Matson Navigation Co. plans to undo a big, bold and costly expansion of ocean cargo transportation in China, terminating a nearly year-old route that had cut deeply into profits of parent company Alexander & Baldwin Inc.
Honolulu-based A&B announced the decision Monday in conjuction with the release of an earnings report that said second-quarter profit fell 35 percent to $18.7 million from $28.9 million a year earlier.
The profit decline occurred in the face of revenue that surged to $488.2 million in the April-June period, up from $396.8 million a year earlier.
One stock analyst said the move by A&B to cut Matson’s China service in half was surprising considering the hefty investment and relatively early stage in the venture, though swallowing losses quickly could be better for the company in the long term.
"A swift decision may benefit the company more than dragging it out," said Sheila McGrath, managing director of New York-based investment banking firm Keefe, Bruyette & Woods. "Perhaps it was the prudent decision."
Matson has served China since 2006. After achieving strong results, the company invested $60 million to double the service in September 2010. But the move has not paid off and showed no indication of a turnaround.
A&B called the expanded service a large disappointment and said it accounted for an $11 million after-tax loss in the second quarter.
Ceasing the expanded service is projected to cost another $20 million to $25 million but was the "right" decision for the company and shareholders, according to Stan Kuriyama, A&B’s president and chief executive officer.
Matt Cox, Matson’s president, told stock analysts on a conference call that high fuel costs combined with weak demand and excess supply led to the painful decision to terminate the expanded service, which Matson operated directly between California and China using five ships chartered from other companies.
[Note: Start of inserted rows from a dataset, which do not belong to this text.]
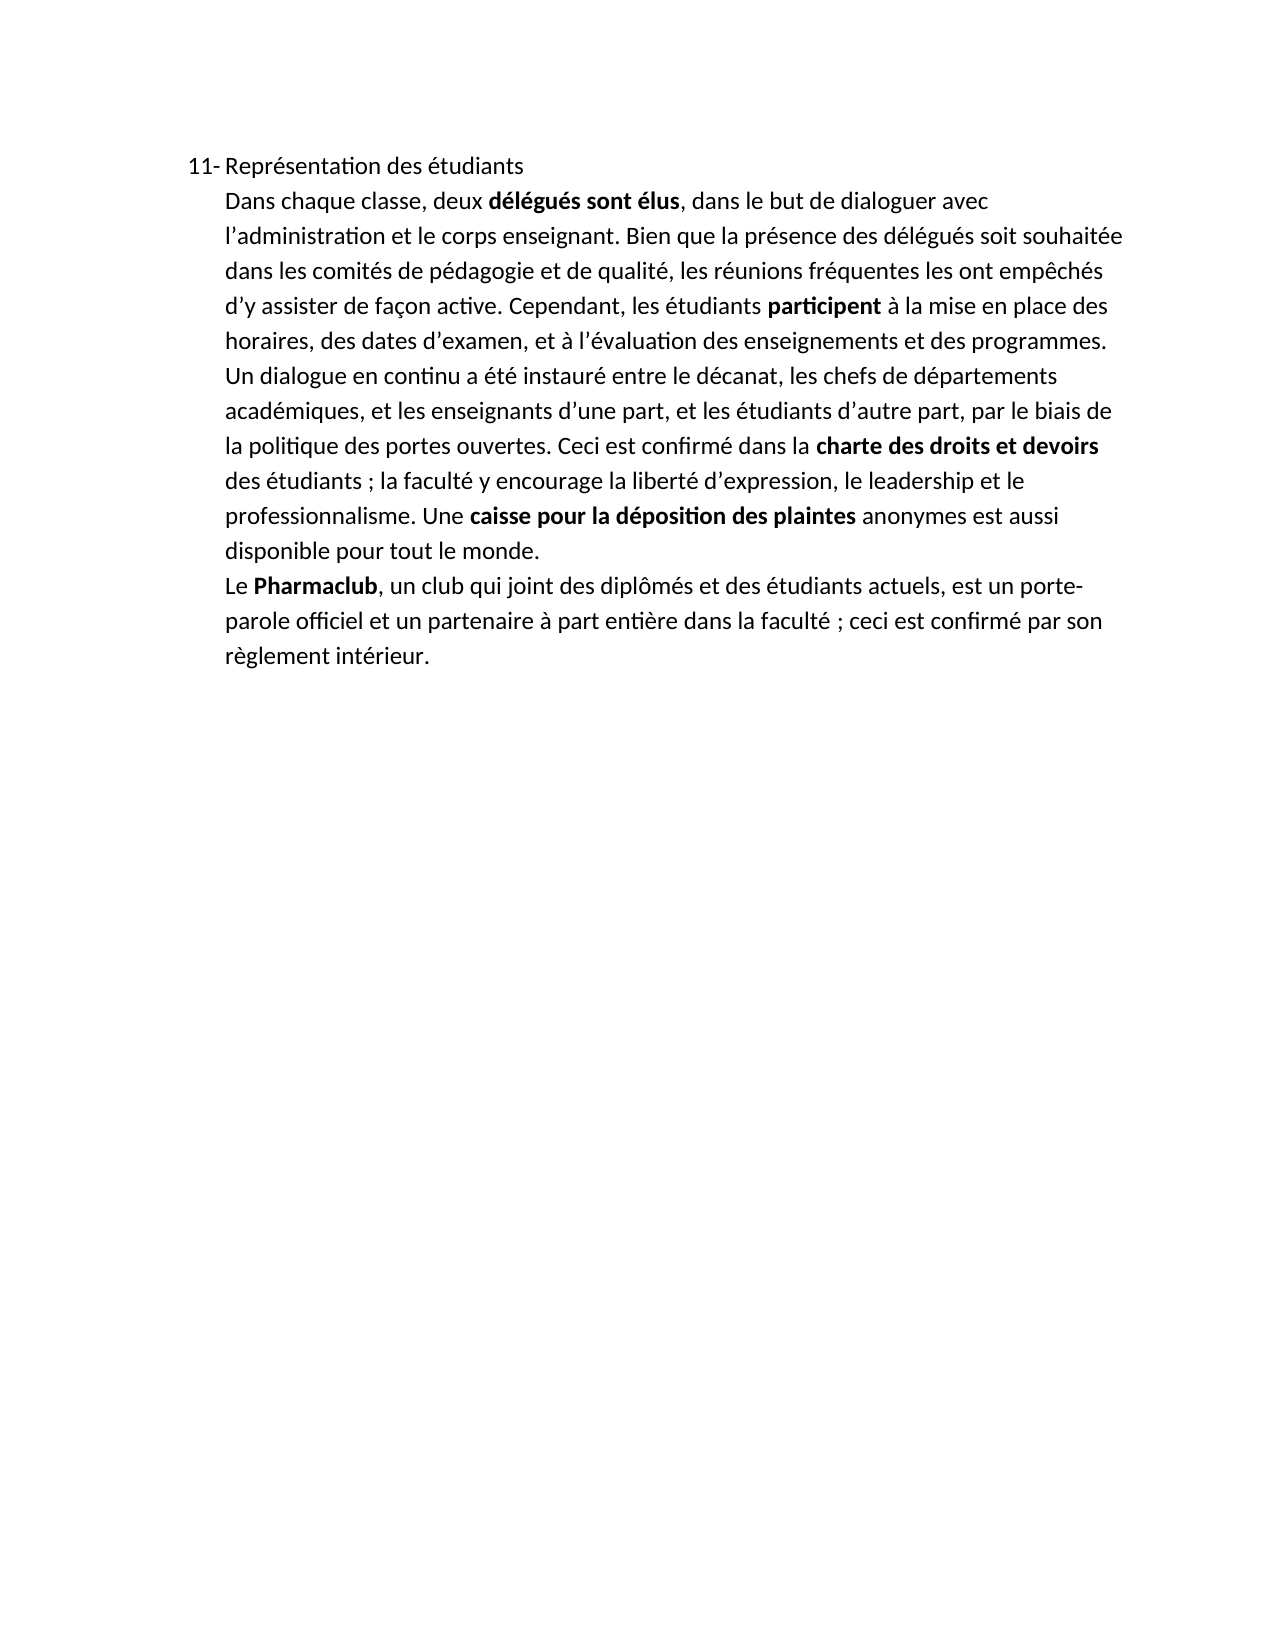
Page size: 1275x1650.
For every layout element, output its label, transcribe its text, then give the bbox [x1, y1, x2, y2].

list Représentation des étudiants [187, 150, 1125, 181]
list Le Pharmaclub, un club qui joint des diplômés et des étudiants actuels, est un porte-parole officiel et un partenaire à part entière dans la faculté ; ceci est confirmé par son règlement intérieur. [225, 570, 1125, 671]
list Dans chaque classe, deux délégués sont élus, dans le but de dialoguer avec l’administration et le corps enseignant. Bien que la présence des délégués soit souhaitée dans les comités de pédagogie et de qualité, les réunions fréquentes les ont empêchés d’y assister de façon active. Cependant, les étudiants participent à la mise en place des horaires, des dates d’examen, et à l’évaluation des enseignements et des programmes. Un dialogue en continu a été instauré entre le décanat, les chefs de départements académiques, et les enseignants d’une part, et les étudiants d’autre part, par le biais de la politique des portes ouvertes. Ceci est confirmé dans la charte des droits et devoirs des étudiants ; la faculté y encourage la liberté d’expression, le leadership et le professionnalisme. Une caisse pour la déposition des plaintes anonymes est aussi disponible pour tout le monde. [225, 185, 1125, 566]
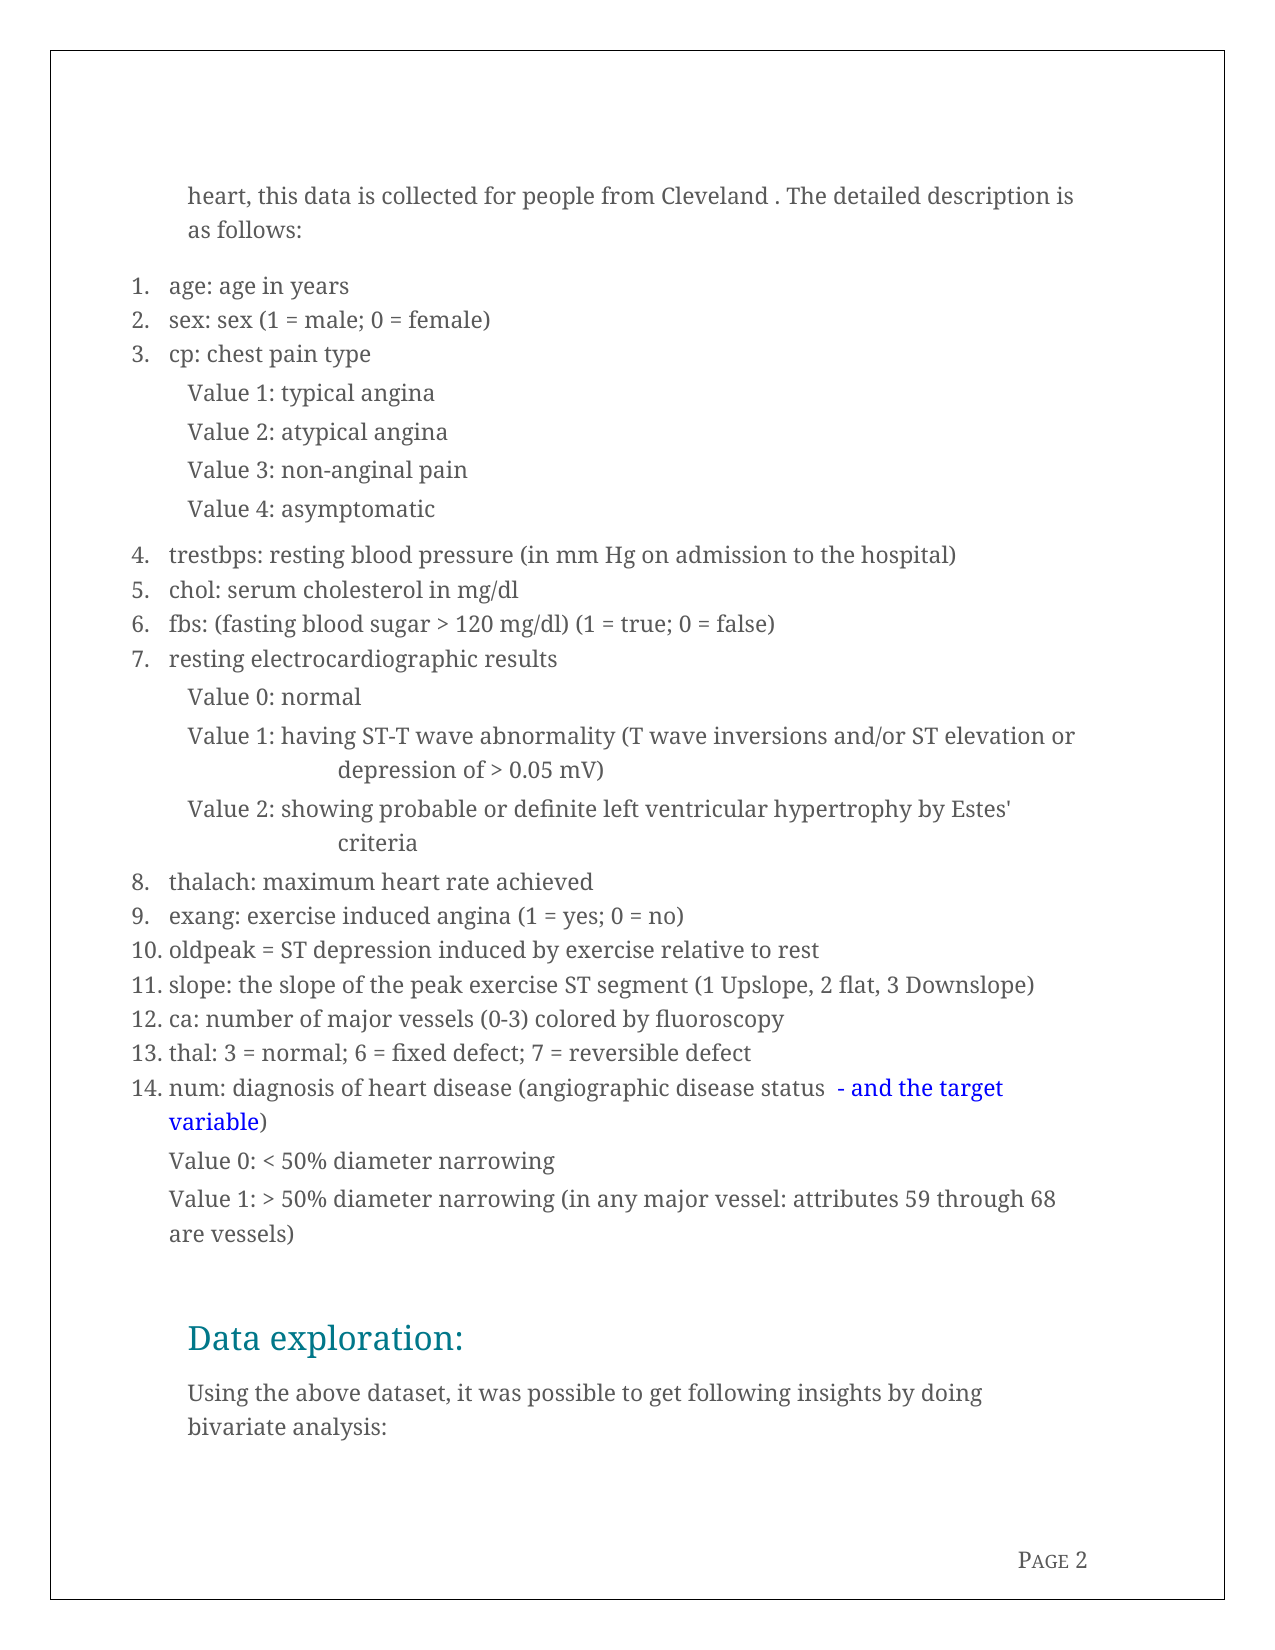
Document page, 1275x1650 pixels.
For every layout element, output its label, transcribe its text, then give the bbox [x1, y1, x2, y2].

text Value 3: non-anginal pain [187, 454, 1087, 485]
list cp: chest pain type [131, 338, 1087, 369]
text Value 2: atypical angina [187, 415, 1087, 447]
list fbs: (fasting blood sugar > 120 mg/dl) (1 = true; 0 = false) [131, 608, 1087, 639]
list age: age in years [131, 269, 1087, 301]
list resting electrocardiographic results [131, 642, 1087, 674]
text Value 0: < 50% diameter narrowing [169, 1144, 1087, 1176]
text Using the above dataset, it was possible to get following insights by doing bivariate analysis: [187, 1377, 1087, 1442]
text Value 0: normal [187, 681, 1087, 712]
text Value 4: asymptomatic [187, 492, 1087, 524]
list thalach: maximum heart rate achieved [131, 865, 1087, 897]
list slope: the slope of the peak exercise ST segment (1 Upslope, 2 flat, 3 Downslope) [131, 968, 1087, 1000]
list exang: exercise induced angina (1 = yes; 0 = no) [131, 900, 1087, 931]
list chol: serum cholesterol in mg/dl [131, 574, 1087, 605]
text Value 1: having ST-T wave abnormality (T wave inversions and/or ST elevation or depression of > 0.05 mV) [187, 719, 1087, 785]
text Value 2: showing probable or definite left ventricular hypertrophy by Estes' criteria [187, 792, 1087, 858]
list num: diagnosis of heart disease (angiographic disease status - and the target variable) [131, 1072, 1087, 1137]
text Value 1: typical angina [169, 377, 1087, 408]
text The dataset contains attributes describing a range of conditions that affect the heart, this data is collected for people from Cleveland . The detailed description is as follows: [187, 180, 1087, 246]
list sex: sex (1 = male; 0 = female) [131, 304, 1087, 335]
list ca: number of major vessels (0-3) colored by fluoroscopy [131, 1003, 1087, 1034]
list trestbps: resting blood pressure (in mm Hg on admission to the hospital) [131, 539, 1087, 571]
subtitle Data exploration: [187, 1314, 1087, 1360]
list oldpeak = ST depression induced by exercise relative to rest [131, 934, 1087, 965]
list thal: 3 = normal; 6 = fixed defect; 7 = reversible defect [131, 1037, 1087, 1068]
text Value 1: > 50% diameter narrowing (in any major vessel: attributes 59 through 68 are vessels) [169, 1183, 1087, 1249]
The last sailing for the China-direct service will be Aug. 21.
Matson will continue to serve China with five company-owned vessels that stop every week in Xiamen, Ningbo and Shanghai ports along with Hawaii, Guam and Long Beach, Calif.
The expanded China service made port stops in Hong Kong and Yantian plus a second call in Shanghai using chartered vessels operating directly from Long Beach. Because of the route and outsourcing arrangement, there will be no loss of Hawaii jobs or service.
Kuriyama said Matson’s core business remains fundamentally sound and profitable.
Matson’s overall operating income during the second quarter totaled $9.4 million, down 75 percent from $37 million in the same quarter last year.
A&B said the weakness experienced by Matson in China overshadowed strong second-quarter performances for Matson’s core business in Hawaii as well as A&B’s real estate and agribusiness operations.
Kuriyama called Hawaii a bright spot for Matson, achieving a 6 percent gain in container volume and a 12 percent gain in automobile shipments. The recent quarter represented a third consecutive quarter for increased container volume in Hawaii, reflecting the state’s modest recovery.
In real estate, A&B recorded a $10.6 million operating profit from property sales, up 33 percent from $8 million a year earlier. The gain was driven primarily by the sale of a shopping center in Texas.
A&B also reported a $10.4 million operating profit from real estate leases in the second quarter, up 22 percent from $8.5 million a year earlier. A&B’s portfolio of office, retail, industrial and other property it leases to tenants had relatively stable occupancy.
The biggest improvement in operating profit among A&B divisions came from agribusiness, which includes Hawaiian Commercial & Sugar Co. A&B said operating profit for agribusiness was $8.5 million in the second quarter, up from $1.8 million a year earlier.
The huge gain mostly stemmed from a raw sugar delivery in June sold at an exceptionally high price. A&B also said gains improved for molasses and electricity sales tied to sugar production at Maui-based HC&S.
Shares of A&B stock fell $5.03 to $38.90 on Monday, a bad day for many stocks caught up in a broad market plunge. A&B released its earnings after the stock market closed on Monday.